Job.
Return the weekly fitness blog post below word for word, in full.

Extract to read.
☆ ☆ ☆ ☆ ☆
Jim Henley, 10:56 PM

Weekly Fitness Blog Item - Figures unchanged from last week. Well, you're supposed to ease off those last few pounds, right? Like the old Lunar Landing BASIC game!

They Say you should change up your workout regimen every 4-8 weeks. Keeps you interested, keeps you from developing lazy habits, works your muscles in different ways or works different muscles. At bottom, you're still lifting weights and doing cardio workouts, but do them differently. That's why I switched weight-training protocols to the Body-for-Life program a couple weeks ago. I only did one session before it was aerobic week again, but I'm back to weights this week. It takes a lot longer to complete a session than SuperSlow takes, but it lets me avoid buying more dumbbells for awhile. It's six sets per exercise versus one, and faster reps (though still not fast).
☆ ☆ ☆ ☆ ☆
Entries shown.
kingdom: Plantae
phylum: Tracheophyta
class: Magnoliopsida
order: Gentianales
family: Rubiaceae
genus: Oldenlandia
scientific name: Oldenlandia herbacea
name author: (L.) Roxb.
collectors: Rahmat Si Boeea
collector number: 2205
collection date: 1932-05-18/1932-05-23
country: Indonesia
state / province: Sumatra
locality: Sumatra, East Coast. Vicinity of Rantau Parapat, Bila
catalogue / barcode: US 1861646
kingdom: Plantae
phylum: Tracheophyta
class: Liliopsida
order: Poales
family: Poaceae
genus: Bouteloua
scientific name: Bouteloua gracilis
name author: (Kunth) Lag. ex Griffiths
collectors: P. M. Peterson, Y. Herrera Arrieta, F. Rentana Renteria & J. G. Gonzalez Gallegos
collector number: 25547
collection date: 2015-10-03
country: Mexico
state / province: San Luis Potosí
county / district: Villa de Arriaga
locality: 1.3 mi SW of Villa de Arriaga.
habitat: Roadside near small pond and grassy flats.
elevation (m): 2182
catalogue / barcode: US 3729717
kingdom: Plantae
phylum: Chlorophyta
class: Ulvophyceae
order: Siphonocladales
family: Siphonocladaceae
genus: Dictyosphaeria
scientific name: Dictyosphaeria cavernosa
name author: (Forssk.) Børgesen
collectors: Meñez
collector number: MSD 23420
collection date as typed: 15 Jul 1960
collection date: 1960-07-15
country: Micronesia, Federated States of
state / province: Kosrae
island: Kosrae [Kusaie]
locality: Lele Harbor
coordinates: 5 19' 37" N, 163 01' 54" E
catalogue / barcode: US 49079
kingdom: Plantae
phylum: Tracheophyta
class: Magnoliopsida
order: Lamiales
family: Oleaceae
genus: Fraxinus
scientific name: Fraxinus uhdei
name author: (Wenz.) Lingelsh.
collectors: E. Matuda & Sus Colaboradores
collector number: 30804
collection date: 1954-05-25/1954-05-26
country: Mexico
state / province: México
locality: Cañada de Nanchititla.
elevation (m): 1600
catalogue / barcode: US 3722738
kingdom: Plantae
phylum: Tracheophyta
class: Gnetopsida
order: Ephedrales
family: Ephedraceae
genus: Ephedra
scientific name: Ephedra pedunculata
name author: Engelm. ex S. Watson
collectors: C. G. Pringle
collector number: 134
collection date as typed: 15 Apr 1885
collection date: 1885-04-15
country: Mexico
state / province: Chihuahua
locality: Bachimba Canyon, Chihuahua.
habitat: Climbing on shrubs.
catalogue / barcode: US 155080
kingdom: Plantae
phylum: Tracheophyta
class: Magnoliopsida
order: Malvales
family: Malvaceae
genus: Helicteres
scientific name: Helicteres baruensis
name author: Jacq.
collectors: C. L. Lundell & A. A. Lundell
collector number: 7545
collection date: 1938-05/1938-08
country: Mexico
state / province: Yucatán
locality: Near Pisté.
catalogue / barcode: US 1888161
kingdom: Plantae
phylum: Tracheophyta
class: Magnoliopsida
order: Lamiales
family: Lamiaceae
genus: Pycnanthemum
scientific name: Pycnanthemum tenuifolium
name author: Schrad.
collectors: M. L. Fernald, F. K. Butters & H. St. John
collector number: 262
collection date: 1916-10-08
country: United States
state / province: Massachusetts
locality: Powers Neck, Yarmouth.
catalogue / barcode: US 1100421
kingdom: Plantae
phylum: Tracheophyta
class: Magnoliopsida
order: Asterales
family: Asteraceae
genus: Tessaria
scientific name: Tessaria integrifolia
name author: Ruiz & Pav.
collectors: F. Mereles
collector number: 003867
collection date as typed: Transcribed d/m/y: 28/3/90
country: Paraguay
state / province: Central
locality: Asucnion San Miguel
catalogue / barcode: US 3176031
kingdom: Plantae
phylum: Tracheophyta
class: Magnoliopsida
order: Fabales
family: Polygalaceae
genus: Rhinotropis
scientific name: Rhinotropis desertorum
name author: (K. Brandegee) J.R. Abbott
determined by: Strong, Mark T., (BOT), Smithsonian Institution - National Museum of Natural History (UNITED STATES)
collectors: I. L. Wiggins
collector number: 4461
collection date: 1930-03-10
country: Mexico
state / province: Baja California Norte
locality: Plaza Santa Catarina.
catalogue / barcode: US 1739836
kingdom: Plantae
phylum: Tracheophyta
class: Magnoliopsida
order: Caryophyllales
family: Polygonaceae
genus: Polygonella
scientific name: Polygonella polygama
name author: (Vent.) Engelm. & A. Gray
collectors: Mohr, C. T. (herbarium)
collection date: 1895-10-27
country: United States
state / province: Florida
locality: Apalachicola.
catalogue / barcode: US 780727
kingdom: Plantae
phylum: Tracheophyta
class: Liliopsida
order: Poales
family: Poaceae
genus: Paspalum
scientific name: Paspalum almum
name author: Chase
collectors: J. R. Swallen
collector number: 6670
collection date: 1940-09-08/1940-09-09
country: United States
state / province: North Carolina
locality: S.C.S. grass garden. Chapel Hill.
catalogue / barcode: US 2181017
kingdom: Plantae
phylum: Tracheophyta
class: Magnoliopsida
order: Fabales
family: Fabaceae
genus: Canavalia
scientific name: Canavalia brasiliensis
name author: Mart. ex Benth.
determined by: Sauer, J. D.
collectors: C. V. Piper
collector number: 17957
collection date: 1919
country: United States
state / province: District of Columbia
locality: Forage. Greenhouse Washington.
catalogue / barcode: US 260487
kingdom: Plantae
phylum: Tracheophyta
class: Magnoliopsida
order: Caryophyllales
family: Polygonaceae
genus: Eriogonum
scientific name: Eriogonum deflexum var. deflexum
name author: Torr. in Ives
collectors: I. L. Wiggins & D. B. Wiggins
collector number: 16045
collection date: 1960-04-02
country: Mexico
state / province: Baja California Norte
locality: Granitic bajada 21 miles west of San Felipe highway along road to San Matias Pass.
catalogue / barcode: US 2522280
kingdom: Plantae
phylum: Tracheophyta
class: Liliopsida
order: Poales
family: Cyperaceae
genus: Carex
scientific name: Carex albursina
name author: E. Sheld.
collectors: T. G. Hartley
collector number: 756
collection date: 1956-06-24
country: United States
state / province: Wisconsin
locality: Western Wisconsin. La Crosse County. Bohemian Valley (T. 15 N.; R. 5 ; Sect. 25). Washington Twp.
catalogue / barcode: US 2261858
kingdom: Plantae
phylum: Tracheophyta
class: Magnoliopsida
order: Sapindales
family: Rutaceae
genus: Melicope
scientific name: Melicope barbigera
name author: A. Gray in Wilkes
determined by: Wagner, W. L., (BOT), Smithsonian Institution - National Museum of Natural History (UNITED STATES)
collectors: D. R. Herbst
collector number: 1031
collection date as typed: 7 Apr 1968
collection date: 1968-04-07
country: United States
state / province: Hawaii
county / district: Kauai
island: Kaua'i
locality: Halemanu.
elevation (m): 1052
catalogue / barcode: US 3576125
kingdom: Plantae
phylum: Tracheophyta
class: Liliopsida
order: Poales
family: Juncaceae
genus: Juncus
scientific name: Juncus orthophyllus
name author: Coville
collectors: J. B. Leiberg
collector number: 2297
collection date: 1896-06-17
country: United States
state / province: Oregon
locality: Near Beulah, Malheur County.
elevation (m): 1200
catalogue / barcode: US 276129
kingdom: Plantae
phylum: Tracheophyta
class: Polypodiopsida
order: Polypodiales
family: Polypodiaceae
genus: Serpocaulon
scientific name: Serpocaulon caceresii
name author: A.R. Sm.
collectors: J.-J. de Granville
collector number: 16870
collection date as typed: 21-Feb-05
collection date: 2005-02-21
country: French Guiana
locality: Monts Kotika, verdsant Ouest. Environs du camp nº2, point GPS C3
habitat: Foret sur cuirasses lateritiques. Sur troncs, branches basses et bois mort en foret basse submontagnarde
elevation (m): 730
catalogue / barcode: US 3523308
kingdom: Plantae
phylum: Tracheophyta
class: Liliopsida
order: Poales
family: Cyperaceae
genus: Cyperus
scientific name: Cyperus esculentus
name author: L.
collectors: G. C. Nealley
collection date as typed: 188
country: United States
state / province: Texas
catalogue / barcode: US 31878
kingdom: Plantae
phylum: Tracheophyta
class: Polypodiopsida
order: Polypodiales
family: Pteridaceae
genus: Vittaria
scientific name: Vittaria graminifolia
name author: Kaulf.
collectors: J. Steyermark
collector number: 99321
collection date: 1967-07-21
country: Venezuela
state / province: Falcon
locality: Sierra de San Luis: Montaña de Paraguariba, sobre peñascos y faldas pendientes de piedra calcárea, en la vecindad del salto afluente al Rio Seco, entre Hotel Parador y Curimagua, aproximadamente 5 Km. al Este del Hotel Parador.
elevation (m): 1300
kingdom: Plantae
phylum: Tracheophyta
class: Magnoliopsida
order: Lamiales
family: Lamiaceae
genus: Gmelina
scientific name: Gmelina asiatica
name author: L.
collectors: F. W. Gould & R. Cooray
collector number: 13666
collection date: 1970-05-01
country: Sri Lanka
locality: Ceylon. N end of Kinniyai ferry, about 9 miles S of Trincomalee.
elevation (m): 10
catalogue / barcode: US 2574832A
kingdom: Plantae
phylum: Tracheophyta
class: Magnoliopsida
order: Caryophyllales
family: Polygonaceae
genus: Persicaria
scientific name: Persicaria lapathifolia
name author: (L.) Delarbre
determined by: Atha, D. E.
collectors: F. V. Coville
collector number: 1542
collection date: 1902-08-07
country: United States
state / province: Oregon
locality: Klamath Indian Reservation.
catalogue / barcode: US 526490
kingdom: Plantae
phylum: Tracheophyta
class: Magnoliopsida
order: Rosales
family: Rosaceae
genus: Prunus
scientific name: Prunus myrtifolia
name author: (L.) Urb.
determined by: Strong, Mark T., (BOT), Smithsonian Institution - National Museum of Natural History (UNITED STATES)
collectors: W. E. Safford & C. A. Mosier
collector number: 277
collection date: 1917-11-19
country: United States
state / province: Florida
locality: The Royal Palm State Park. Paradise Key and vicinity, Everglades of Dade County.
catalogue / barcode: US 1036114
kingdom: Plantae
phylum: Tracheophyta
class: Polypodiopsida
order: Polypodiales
☆ ☆ ☆ ☆ ☆
Exercise output.
Jim Henley, 10:56 PM

Weekly Fitness Blog Item - Figures unchanged from last week. Well, you're supposed to ease off those last few pounds, right? Like the old Lunar Landing BASIC game!

They Say you should change up your workout regimen every 4-8 weeks. Keeps you interested, keeps you from developing lazy habits, works your muscles in different ways or works different muscles. At bottom, you're still lifting weights and doing cardio workouts, but do them differently. That's why I switched weight-training protocols to the Body-for-Life program a couple weeks ago. I only did one session before it was aerobic week again, but I'm back to weights this week. It takes a lot longer to complete a session than SuperSlow takes, but it lets me avoid buying more dumbbells for awhile. It's six sets per exercise versus one, and faster reps (though still not fast).